▸ **Task**: Leaving the pictures aside, reproduce the data in full and word for word.

Optical and exposure parameters:
• • • • •

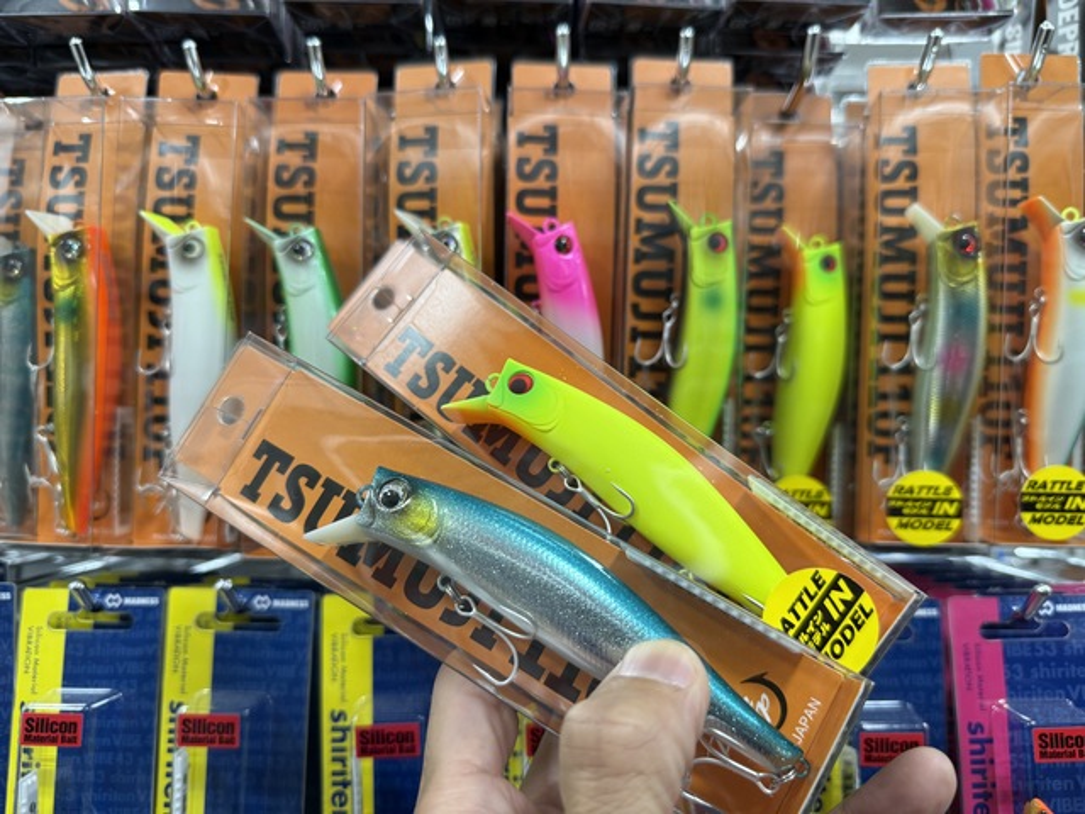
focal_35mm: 24
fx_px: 752
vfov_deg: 56.8
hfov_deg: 71.6
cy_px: 407
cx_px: 542
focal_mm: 6.76
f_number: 1.78
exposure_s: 1/100
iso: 160
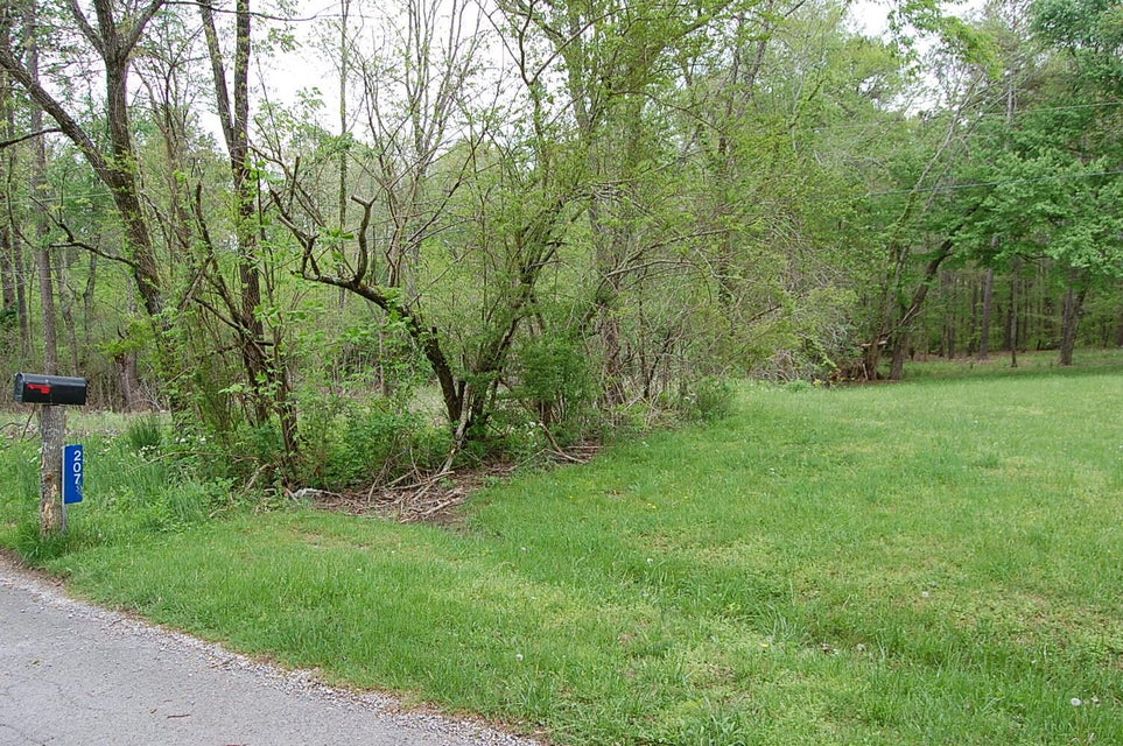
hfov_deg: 67.4
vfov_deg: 47.8
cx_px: 562
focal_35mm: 27
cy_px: 373
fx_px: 841
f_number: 6.3
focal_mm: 18
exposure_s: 1/160
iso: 200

• • • • •

▸ **Exercise solution**:
focal_35mm: 24
fx_px: 752
vfov_deg: 56.8
hfov_deg: 71.6
cy_px: 407
cx_px: 542
focal_mm: 6.76
f_number: 1.78
exposure_s: 1/100
iso: 160
hfov_deg: 67.4
vfov_deg: 47.8
cx_px: 562
focal_35mm: 27
cy_px: 373
fx_px: 841
f_number: 6.3
focal_mm: 18
exposure_s: 1/160
iso: 200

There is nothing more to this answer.